You can now confidently process this data without worrying about parsing errors or missing fields. The schema validation ensures that required fields are always present and data types are correct.

Complete Working Example

Here’s a complete script that you can run immediately to see structured outputs in action:

Click to expand complete script
huggingface_hub
openai
import os
import json

from huggingface_hub import InferenceClient
from pydantic import BaseModel
from typing import List

# Set your Hugging Face token
# export HF_TOKEN="your_token_here"

def analyze_paper_structured():
    """Complete example of structured output for research paper analysis."""
    
    # Initialize the client
    client = InferenceClient(
        provider="cerebras",  # or use "auto" for automatic selection
        api_key=os.environ["HF_TOKEN"],
    )
    
    # Example paper text (you can replace this with any research paper)
    paper_text = """
    Title: Attention Is All You Need
    
    Abstract: The dominant sequence transduction models are based on complex recurrent 
    or convolutional neural networks that include an encoder and a decoder. The best 
    performing models also connect the encoder and decoder through an attention mechanism. 
    We propose a new simple network architecture, the Transformer, based solely on 
    attention mechanisms, dispensing with recurrence and convolutions entirely. 
    Experiments on two machine translation tasks show these models to be superior 
    in quality while being more parallelizable and requiring significantly less time to train.
    
    Introduction: Recurrent neural networks, long short-term memory and gated recurrent 
    neural networks in particular, have been firmly established as state of the art approaches 
    in sequence modeling and transduction problems such as language modeling and machine translation.
    """
    
    # Define the response format (JSON Schema)
    class PaperAnalysis(BaseModel):
        title: str
        abstract_summary: str

    response_format = {
        "type": "json_schema",
        "json_schema": {
            "name": "PaperAnalysis",
            "schema": PaperAnalysis.model_json_schema(),
            "strict": True,
        },
    }
    
    # Define your messages
    messages = [
        {
            "role": "system", 
            "content": "Extract paper title and abstract summary."
        },
        {
            "role": "user", 
            "content": paper_text
        }
    ]
    
    # Generate structured output
    response = client.chat_completion(
        messages=messages,
        response_format=response_format,
        model="Qwen/Qwen3-32B",
    )
    
    # The response is guaranteed to match your schema
    structured_data = response.choices[0].message.content
    
    # Parse and display results
    analysis = json.loads(structured_data)
    
    print(f"Title: {analysis['title']}")
    print(f"Abstract Summary: {analysis['abstract_summary']}")

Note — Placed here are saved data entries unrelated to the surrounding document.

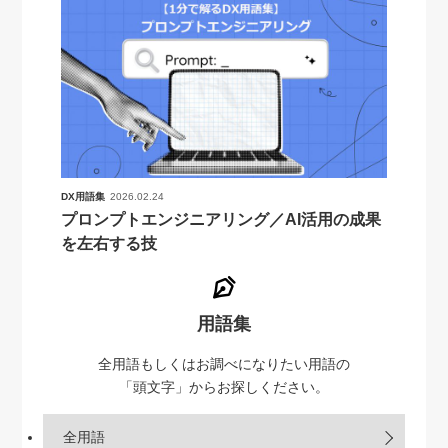
DX用語集
2026.02.24
プロンプトエンジニアリング／AI活用の成果
を左右する技
用語集
全用語もしくはお調べになりたい用語の
「頭文字」からお探しください。
全用語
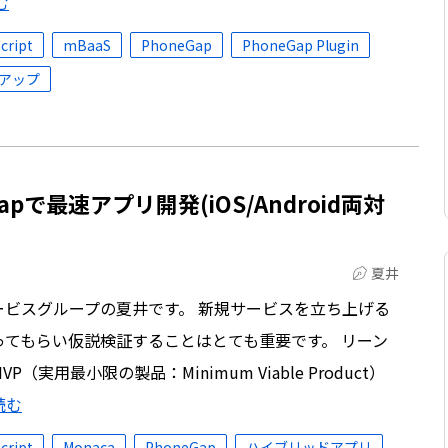
む
cript
mBaaS
PhoneGap
PhoneGap Plugin
アップ
eGapで最速アプリ開発(iOS/Android両対
夏井
ビスグループの夏井です。 新規サービスを立ち上げる
てもらい仮説検証することはとても重要です。 リーン
用最小限の製品：Minimum Viable Product）
読む
cript
Monaca
PhoneGap
ハイブリッドアプリ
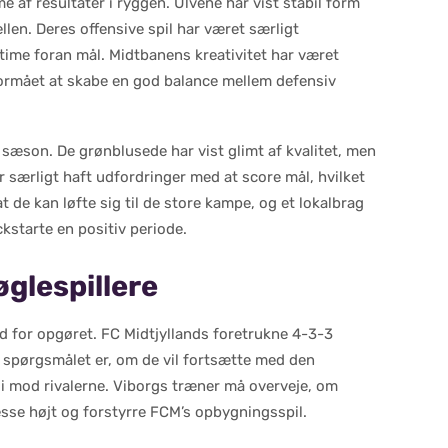
 af resultater i ryggen. Ulvene har vist stabil form
len. Deres offensive spil har været særligt
time foran mål. Midtbanens kreativitet har været
ormået at skabe en god balance mellem defensiv
sæson. De grønblusede har vist glimt af kvalitet, men
 særligt haft udfordringer med at score mål, hvilket
at de kan løfte sig til de store kampe, og et lokalbrag
kstarte en positiv periode.
øglespillere
ud for opgøret. FC Midtjyllands foretrukne 4-3-3
 spørgsmålet er, om de vil fortsætte med den
egi mod rivalerne. Viborgs træner må overveje, om
esse højt og forstyrre FCM’s opbygningsspil.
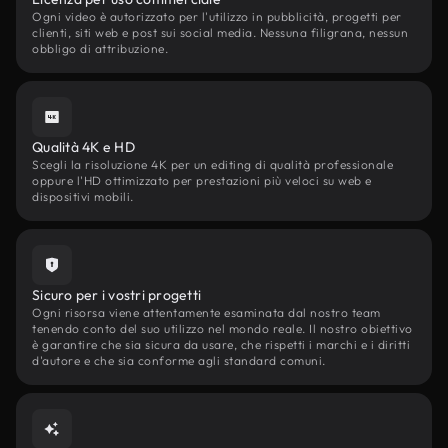
Ogni video è autorizzato per l'utilizzo in pubblicità, progetti per
clienti, siti web e post sui social media. Nessuna filigrana, nessun
obbligo di attribuzione.
Qualità 4K e HD
Scegli la risoluzione 4K per un editing di qualità professionale
oppure l'HD ottimizzato per prestazioni più veloci su web e
dispositivi mobili.
Sicuro per i vostri progetti
Ogni risorsa viene attentamente esaminata dal nostro team
tenendo conto del suo utilizzo nel mondo reale. Il nostro obiettivo
è garantire che sia sicura da usare, che rispetti i marchi e i diritti
d'autore e che sia conforme agli standard comuni.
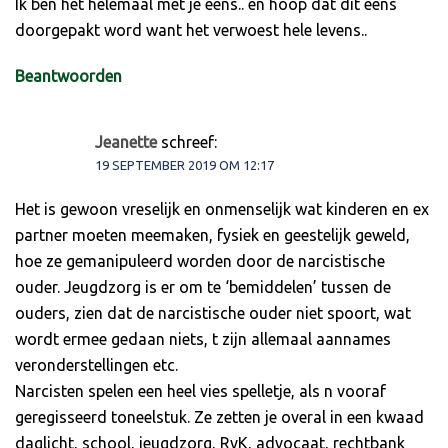
Ik ben het helemaal met je eens.. en hoop dat dit eens
doorgepakt word want het verwoest hele levens..
Beantwoorden
Jeanette
schreef:
19 SEPTEMBER 2019 OM 12:17
Het is gewoon vreselijk en onmenselijk wat kinderen en ex
partner moeten meemaken, fysiek en geestelijk geweld,
hoe ze gemanipuleerd worden door de narcistische
ouder. Jeugdzorg is er om te ‘bemiddelen’ tussen de
ouders, zien dat de narcistische ouder niet spoort, wat
wordt ermee gedaan niets, t zijn allemaal aannames
veronderstellingen etc.
Narcisten spelen een heel vies spelletje, als n vooraf
geregisseerd toneelstuk. Ze zetten je overal in een kwaad
daglicht, school, jeugdzorg, RvK, advocaat, rechtbank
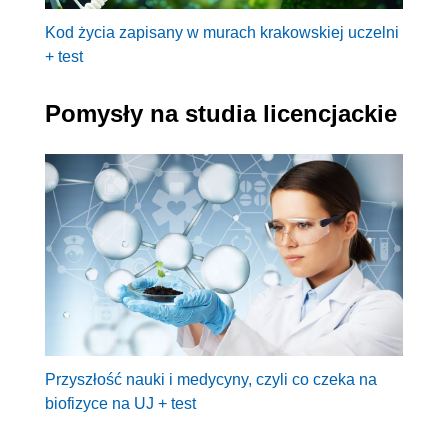
Kod życia zapisany w murach krakowskiej uczelni
+ test
Pomysły na studia licencjackie
Przyszłość nauki i medycyny, czyli co czeka na
biofizyce na UJ + test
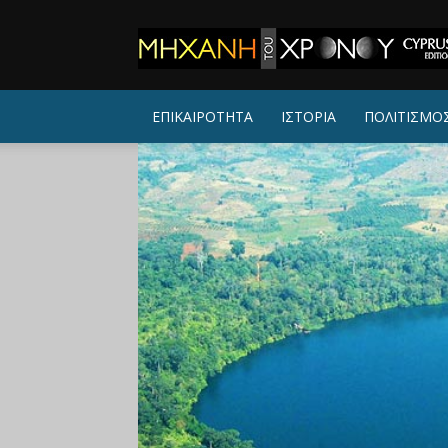
ΜΗΧΑΝΗ
ΤΟΥ
ΧΡΟΝΟΥ
ΕΠΙΚΑΙΡΟΤΗΤΑ
ΙΣΤΟΡΙΑ
ΠΟΛΙΤΙΣΜΟ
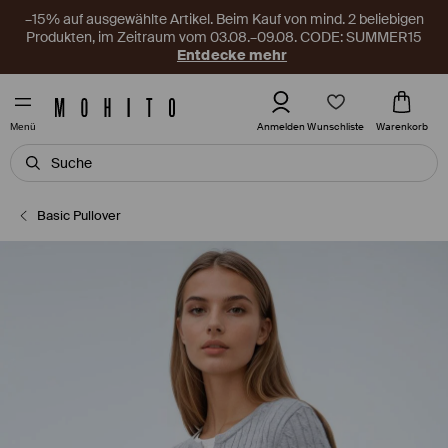
–15% auf ausgewählte Artikel. Beim Kauf von mind. 2 beliebigen
Produkten, im Zeitraum vom 03.08.–09.08. CODE: SUMMER15
Entdecke mehr
Wunschliste
Anmelden
Warenkorb
Menü
Basic Pullover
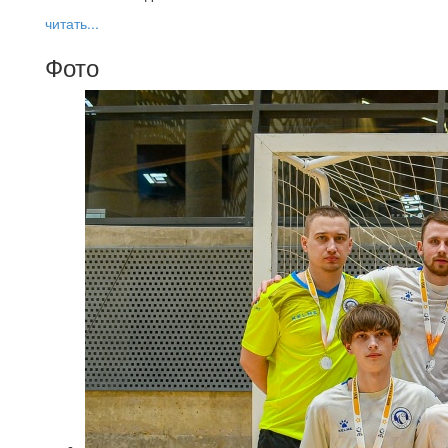
читать...
Фото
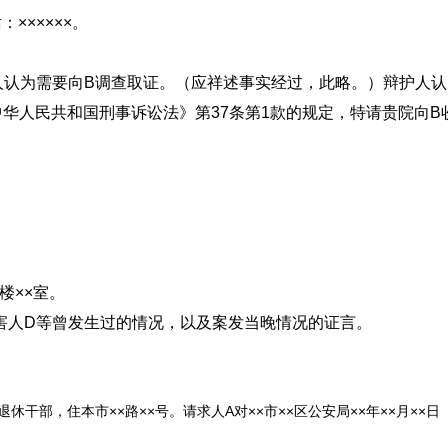
××××××。
人认为需要向B调查取证。（应祥述事实经过，此略。）辩护人认
华人民共和国刑事诉讼法》第37条第1款的规定，特请贵院向B
楼××室。
害人D等曾发生过的情况，以及案发当晚情况的证言。
干部，住本市××路××号。请求人A对××市××区公安局××年××月××日（）字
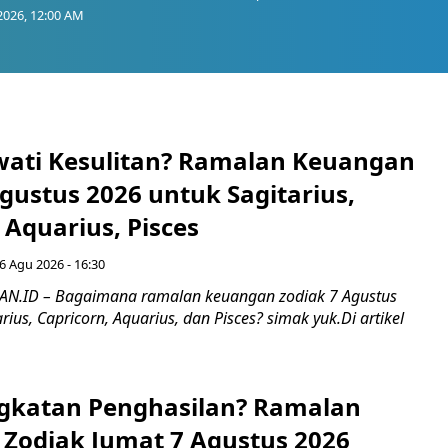
2026, 12:00 AM
wati Kesulitan? Ramalan Keuangan
gustus 2026 untuk Sagitarius,
 Aquarius, Pisces
6 Agu 2026 - 16:30
.ID – Bagaimana ramalan keuangan zodiak 7 Agustus
rius, Capricorn, Aquarius, dan Pisces? simak yuk.Di artikel
.
gkatan Penghasilan? Ramalan
Zodiak Jumat 7 Agustus 2026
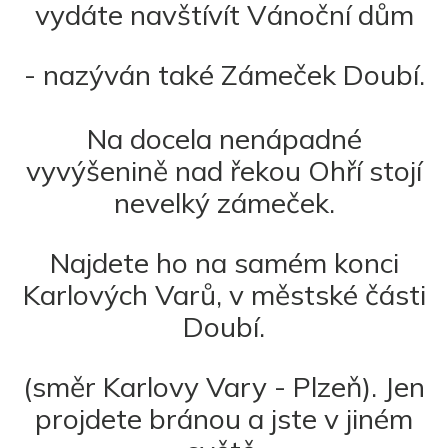
vydáte navštívít Vánoční dům
- nazýván také Zámeček Doubí.
Na docela nenápadné
vyvýšenině nad řekou Ohří stojí
nevelký zámeček.
Najdete ho na samém konci
Karlových Varů, v městské části
Doubí.
(směr Karlovy Vary - Plzeň). Jen
projdete bránou a jste v jiném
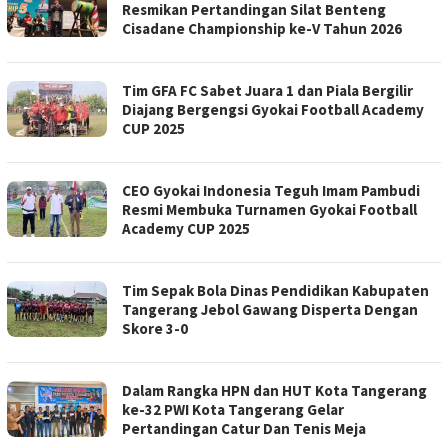
Resmikan Pertandingan Silat Benteng
Cisadane Championship ke-V Tahun 2026
Tim GFA FC Sabet Juara 1 dan Piala Bergilir
Diajang Bergengsi Gyokai Football Academy
CUP 2025
CEO Gyokai Indonesia Teguh Imam Pambudi
Resmi Membuka Turnamen Gyokai Football
Academy CUP 2025
Tim Sepak Bola Dinas Pendidikan Kabupaten
Tangerang Jebol Gawang Disperta Dengan
Skore 3-0
Dalam Rangka HPN dan HUT Kota Tangerang
ke-32 PWI Kota Tangerang Gelar
Pertandingan Catur Dan Tenis Meja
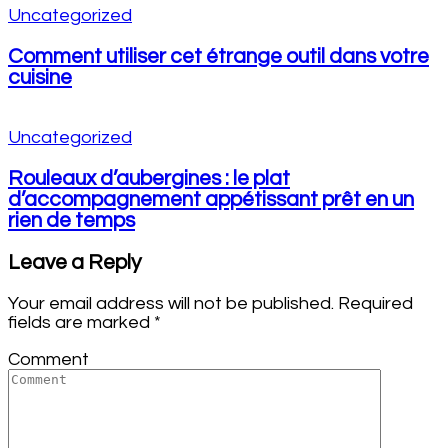
Uncategorized
Comment utiliser cet étrange outil dans votre
cuisine
Uncategorized
Rouleaux d’aubergines : le plat
d’accompagnement appétissant prêt en un
rien de temps
Leave a Reply
Your email address will not be published.
Required
fields are marked
*
Comment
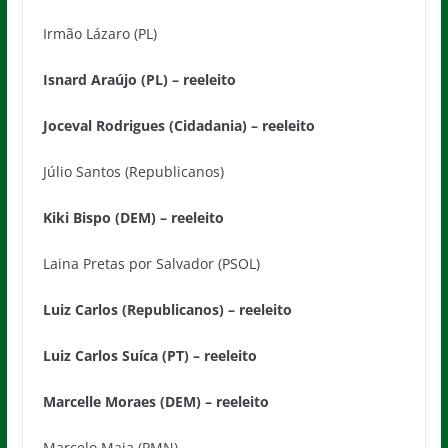
Irmão Lázaro (PL)
Isnard Araújo (PL) – reeleito
Joceval Rodrigues (Cidadania) – reeleito
Júlio Santos (Republicanos)
Kiki Bispo (DEM) – reeleito
Laina Pretas por Salvador (PSOL)
Luiz Carlos (Republicanos) – reeleito
Luiz Carlos Suíca (PT) – reeleito
Marcelle Moraes (DEM) – reeleito
Marcelo Maia (PMN)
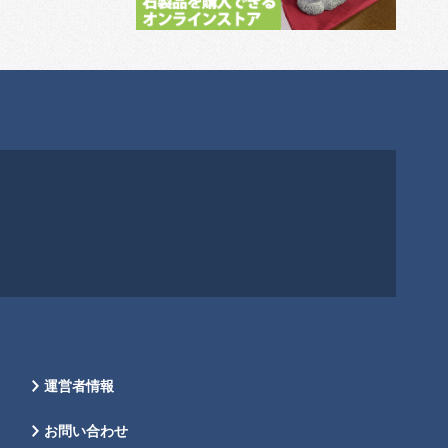
運営者情報
お問い合わせ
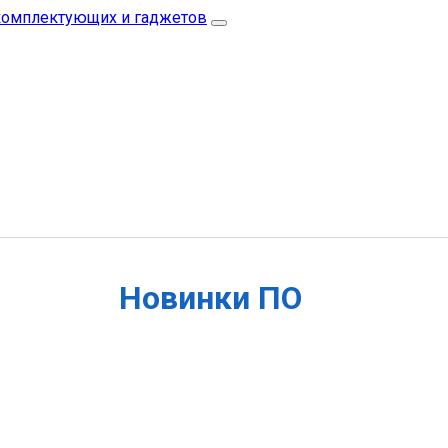
Новинки ПО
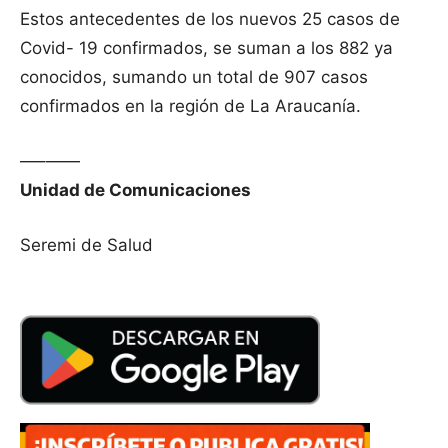
Estos antecedentes de los nuevos 25 casos de
Covid- 19 confirmados, se suman a los 882 ya
conocidos, sumando un total de 907 casos
confirmados en la región de La Araucanía.
—–——
Unidad de Comunicaciones
Seremi de Salud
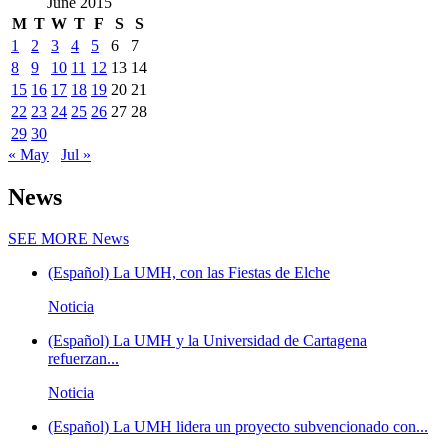
June 2015
M
T
W
T
F
S
S
1
2
3
4
5
6
7
8
9
10
11
12
13
14
15
16
17
18
19
20
21
22
23
24
25
26
27
28
29
30
« May
Jul »
News
SEE MORE
News
(Español) La UMH, con las Fiestas de Elche
Noticia
(Español) La UMH y la Universidad de Cartagena
refuerzan...
Noticia
(Español) La UMH lidera un proyecto subvencionado con...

if __name__ == "__main__":
    # Make sure you have set your HF_TOKEN environment variable
    analyze_paper_structured()

Next Steps

Now that you understand structured outputs, you probably want to build an application that uses them. Here are some ideas for fun things you can try out:

  • Different models: Experiment with different models. The biggest models are not always the best for structured outputs!
  • Multi-turn conversations: Maintaining structured format across conversation turns.
  • Complex schemas: Building domain-specific schemas for your use case.
  • Performance optimization: Choosing the right provider for your structured output needs.